Just looking for some opinions on HDD acoustic modes. I got a Dimension 8400 and in the bios it gives an option for changing the IDE drives acoustic mode / sound level. The option that i have on now for "performance" seems alot better for speed, but it makes the HD sound like its 5 years old....while the default (drive manufacturer) setting was obviously slower but i couldnt hear the HD grinding away. Any thoughts or knowledge / experience about this subject? Should i stay away from the performance option? Is it burning up my HD's? Most data that i got im not worried about, and the stuff that i am worried about i make frequent backups of....

Thanks for reading


----------



## kronus (Apr 15, 2004)

I'd keep it on the performance mode, for the speed, and just keep an eye on the drive. There's nothing worse than blowing a drive and losing all that data. Keep up the backups, but I'm sure you'll find the drive living a good long life.


----------



## SirKenin (Nov 17, 2005)

Performance mode simply means it's running at spec. There's nothing to worry about and nothing to watch out for. Some HDDs are noisier than others, that's all. Some are like those rock polishers you used to have as a kid, others are near silent at spec.

The default setting actually spins the drive down a bit which is why you are losing performance. I wouldn't use this option myself. Mind you I have enough computers and fans in this office that I wouldn't hear a jumbo jet if it flew overhead.


----------



## vookster82 (Dec 17, 2003)

Thanks for the reassurance  I figured the bios was set that way from dell on purpose to avoid having the illiterates calling dell and saying "my harddrive is grinding, i think its breaking". Kinda like how dell is not enabling the hyperthreading in the bios settings now on a lot of newer computers....ofcourse i dont think it really helps anyways....i never noticed a difference but i still keep it on  guess it really depends on the type of apps used.

My 250 GB is running usually around 48'C and my 80 GB usually around 42'C. From what i read this is fairly normal.

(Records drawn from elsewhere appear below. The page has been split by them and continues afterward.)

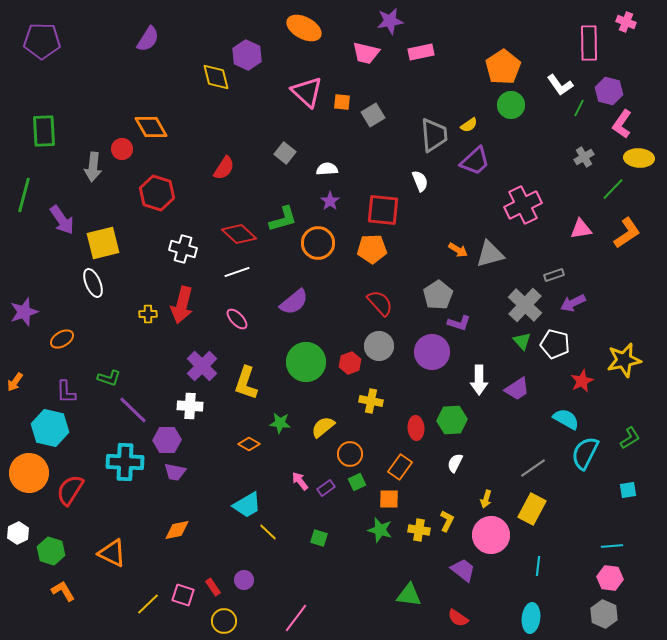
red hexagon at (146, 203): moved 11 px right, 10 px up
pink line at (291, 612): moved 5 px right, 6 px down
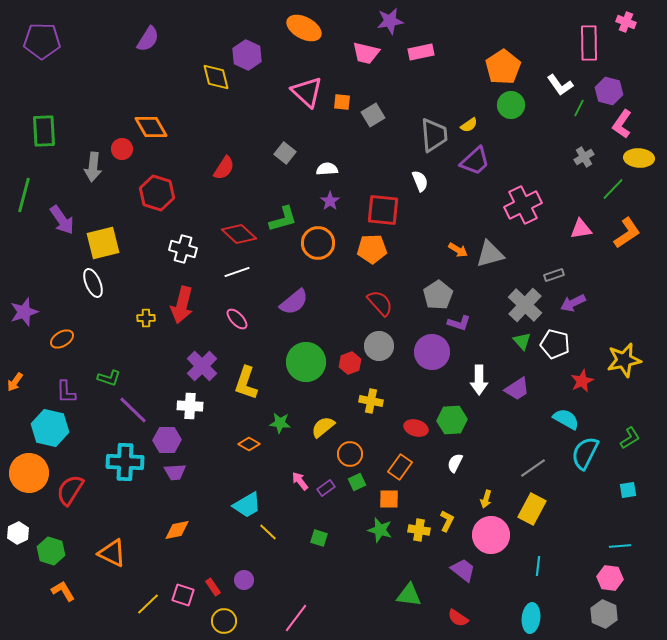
yellow cross at (148, 314): moved 2 px left, 4 px down
red ellipse at (416, 428): rotated 70 degrees counterclockwise
purple trapezoid at (175, 472): rotated 15 degrees counterclockwise
cyan line at (612, 546): moved 8 px right
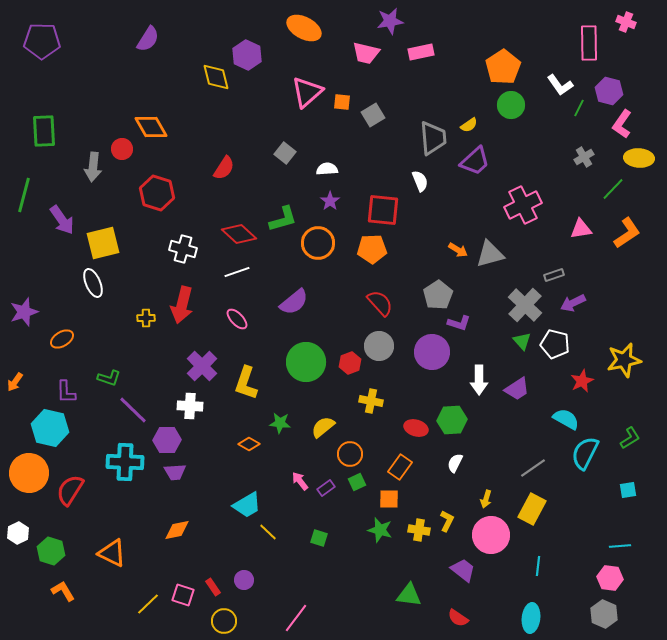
pink triangle at (307, 92): rotated 36 degrees clockwise
gray trapezoid at (434, 135): moved 1 px left, 3 px down
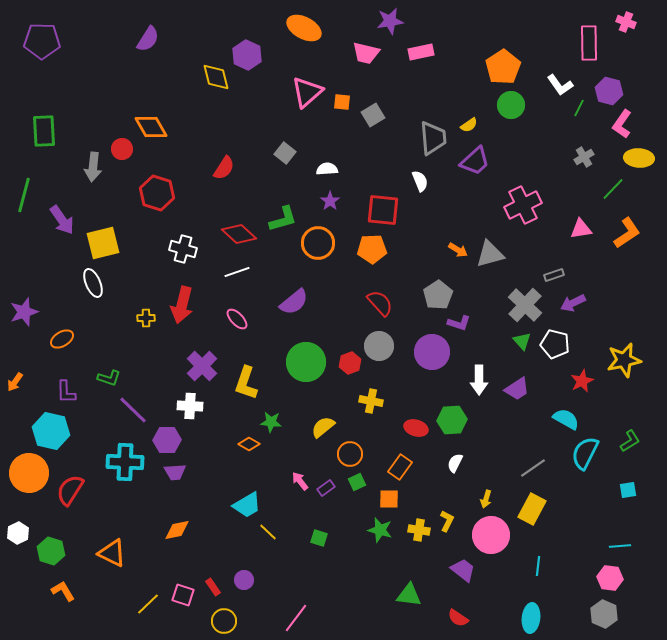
green star at (280, 423): moved 9 px left, 1 px up
cyan hexagon at (50, 428): moved 1 px right, 3 px down
green L-shape at (630, 438): moved 3 px down
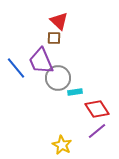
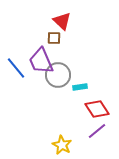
red triangle: moved 3 px right
gray circle: moved 3 px up
cyan rectangle: moved 5 px right, 5 px up
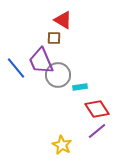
red triangle: moved 1 px right, 1 px up; rotated 12 degrees counterclockwise
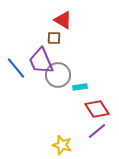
yellow star: rotated 12 degrees counterclockwise
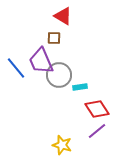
red triangle: moved 4 px up
gray circle: moved 1 px right
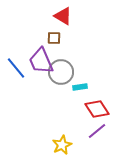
gray circle: moved 2 px right, 3 px up
yellow star: rotated 30 degrees clockwise
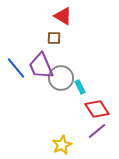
purple trapezoid: moved 5 px down
gray circle: moved 6 px down
cyan rectangle: rotated 72 degrees clockwise
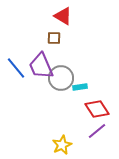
cyan rectangle: rotated 72 degrees counterclockwise
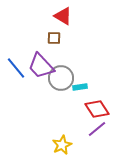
purple trapezoid: rotated 20 degrees counterclockwise
purple line: moved 2 px up
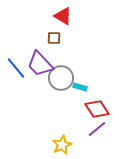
purple trapezoid: moved 1 px left, 2 px up
cyan rectangle: rotated 24 degrees clockwise
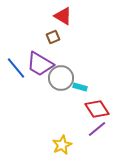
brown square: moved 1 px left, 1 px up; rotated 24 degrees counterclockwise
purple trapezoid: rotated 16 degrees counterclockwise
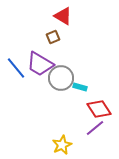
red diamond: moved 2 px right
purple line: moved 2 px left, 1 px up
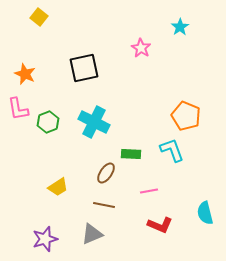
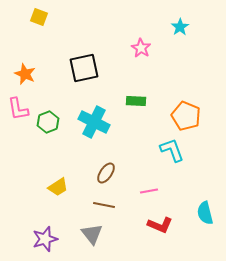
yellow square: rotated 18 degrees counterclockwise
green rectangle: moved 5 px right, 53 px up
gray triangle: rotated 45 degrees counterclockwise
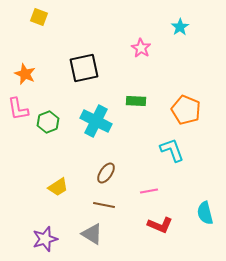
orange pentagon: moved 6 px up
cyan cross: moved 2 px right, 1 px up
gray triangle: rotated 20 degrees counterclockwise
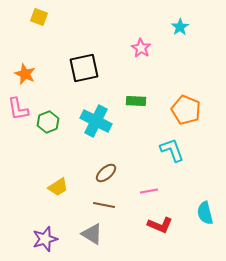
brown ellipse: rotated 15 degrees clockwise
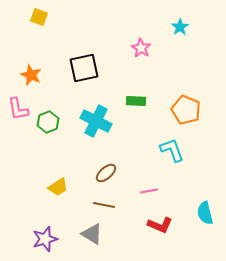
orange star: moved 6 px right, 1 px down
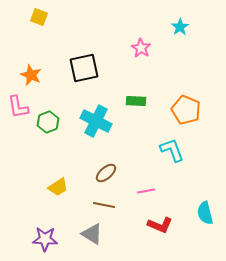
pink L-shape: moved 2 px up
pink line: moved 3 px left
purple star: rotated 20 degrees clockwise
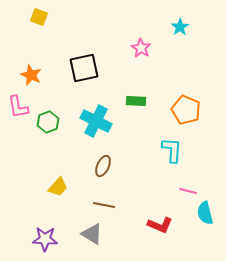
cyan L-shape: rotated 24 degrees clockwise
brown ellipse: moved 3 px left, 7 px up; rotated 25 degrees counterclockwise
yellow trapezoid: rotated 15 degrees counterclockwise
pink line: moved 42 px right; rotated 24 degrees clockwise
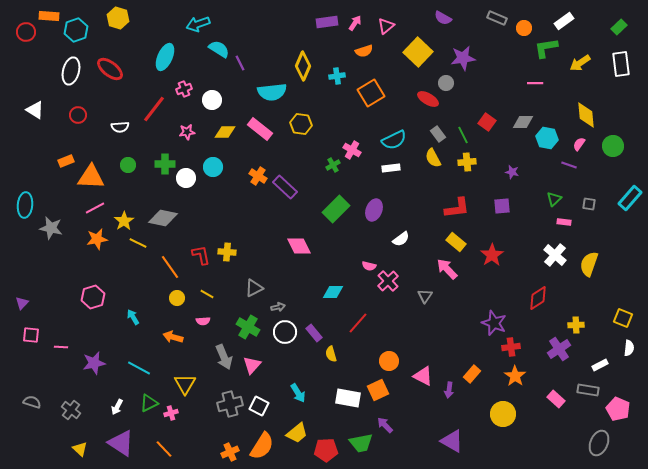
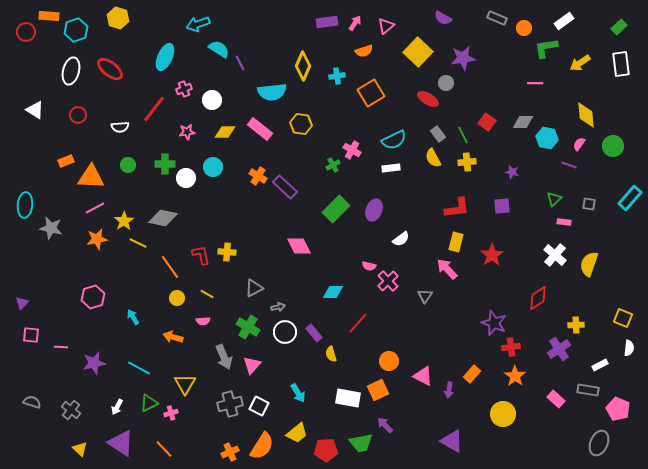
yellow rectangle at (456, 242): rotated 66 degrees clockwise
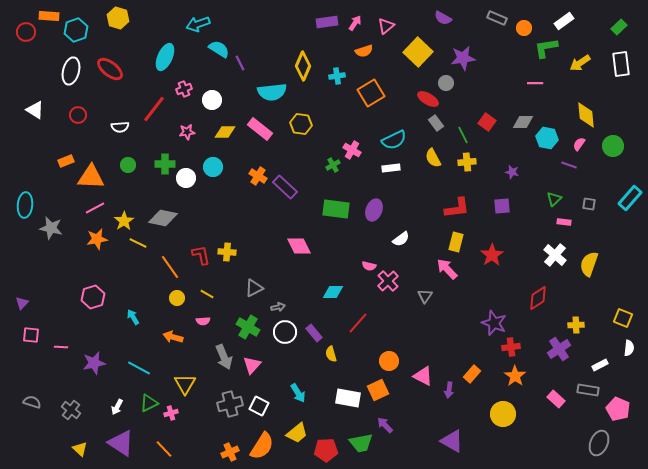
gray rectangle at (438, 134): moved 2 px left, 11 px up
green rectangle at (336, 209): rotated 52 degrees clockwise
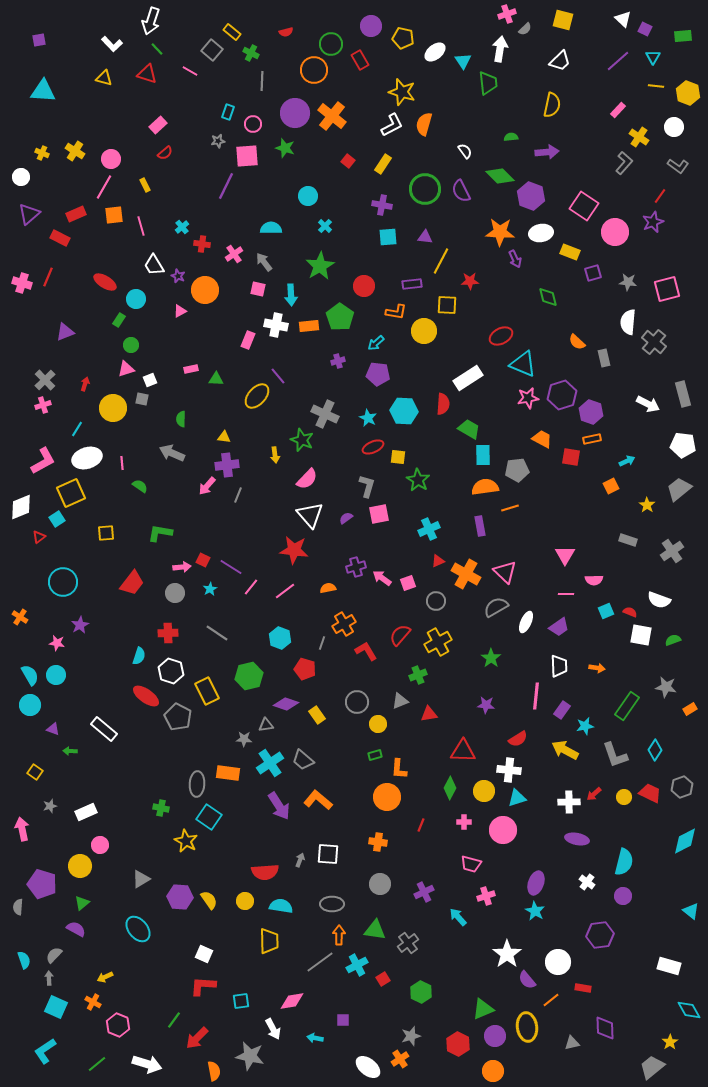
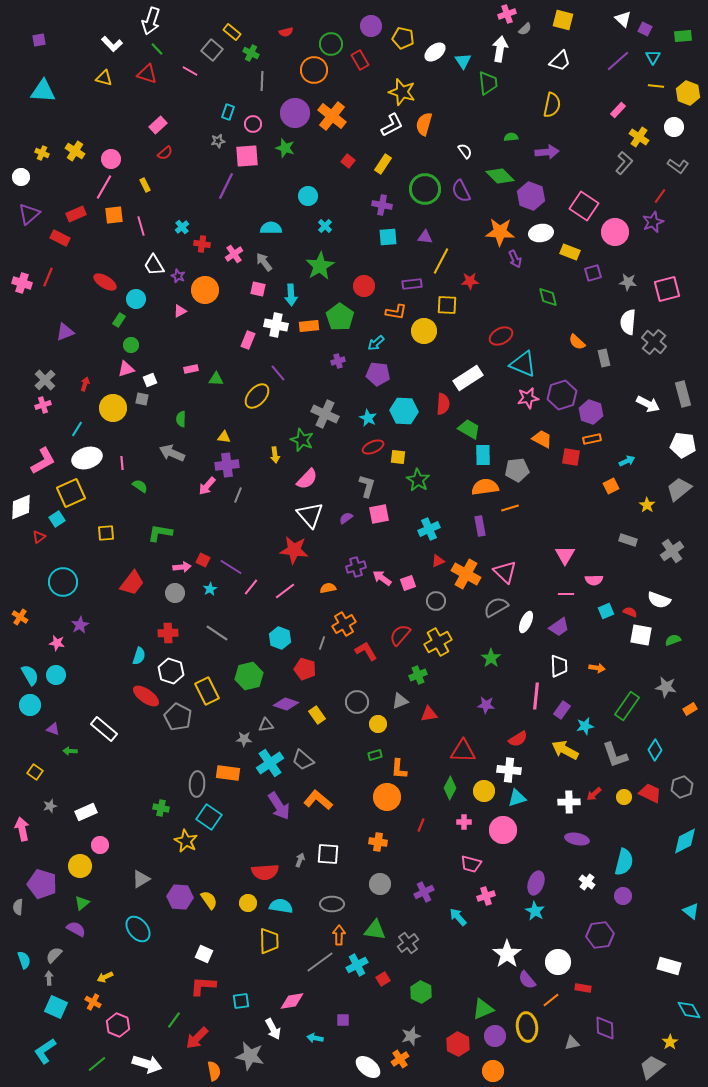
purple line at (278, 376): moved 3 px up
yellow circle at (245, 901): moved 3 px right, 2 px down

But when im doing stuff on my 250GB slave drive it its usually max's out around 51-52'C. Which i think is so so, i think anything near 60'C is a big red flag....so i think i should be alright. Granted im using this HDD themometer to monitor the temp and this is the starting point of a accurate temp...nice little freebie. http://www.snapfiles.com/get/hddthermometer.html

Anyone ever use that progy?
catch yall later, thanks again


----------



## vookster82 (Dec 17, 2003)

guess noone used the progy. how do i bump my post again...forgot how, its been a while


----------